A multidisciplinary group: primary CASAC counselor, case manager, medical staff when MAT or other prescriptions are part of the picture, peer recovery advocate, and the client at the center of it. Family is included with documented consent. In New York programs, the team meets weekly through the stay rather than convening once on discharge day.

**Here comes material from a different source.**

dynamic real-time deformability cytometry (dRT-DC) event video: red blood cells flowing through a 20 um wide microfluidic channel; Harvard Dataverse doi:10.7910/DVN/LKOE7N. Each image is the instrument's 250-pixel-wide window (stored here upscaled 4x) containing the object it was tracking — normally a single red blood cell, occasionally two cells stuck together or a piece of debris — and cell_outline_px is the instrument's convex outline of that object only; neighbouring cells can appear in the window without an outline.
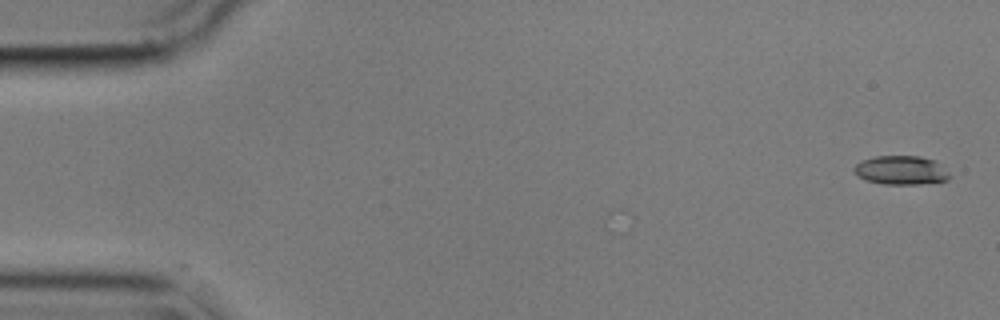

New York programs with continuing-care planning treat housing as a clinical issue, not a personal problem the client takes home with them. The case manager coordinates with sober living homes, transitional housing programs, and family resources, and the placement is confirmed before discharge rather than handed over as a list. The 536 programs in this directory include housing logistics as a standard part of the continuing-care plan.

New York continuing-care planners treat coverage continuity as a clinical priority, not a billing-office problem. The case manager assists with renewals, fresh applications, and alternate coverage paths — some programs keep a dedicated insurance specialist on staff for exactly this. "We don't handle insurance" is a warning sign in a continuing-care conversation; strong programs understand that a coverage lapse in the first month post-discharge is one of the most preventable causes of return to use.

Plans are clinical recommendations, not commands. But continuing-care coordinators track adherence and reach back out when appointments slip — many New York programs schedule 30-, 60-, and 90-day check-ins as standard practice. Stepping away from the plan is itself a clinical event worth knowing about, since the team can adjust the supports rather than waiting until a relapse forces the conversation.

New York hosts 68 New York programs with formal continuing-care planning, supported by the local medical systems and accreditation density that the work depends on. Brooklyn, Bronx, and Buffalo follow with strong continuing-care networks, and the rural reach has improved as telehealth follow-ups have become routine practice.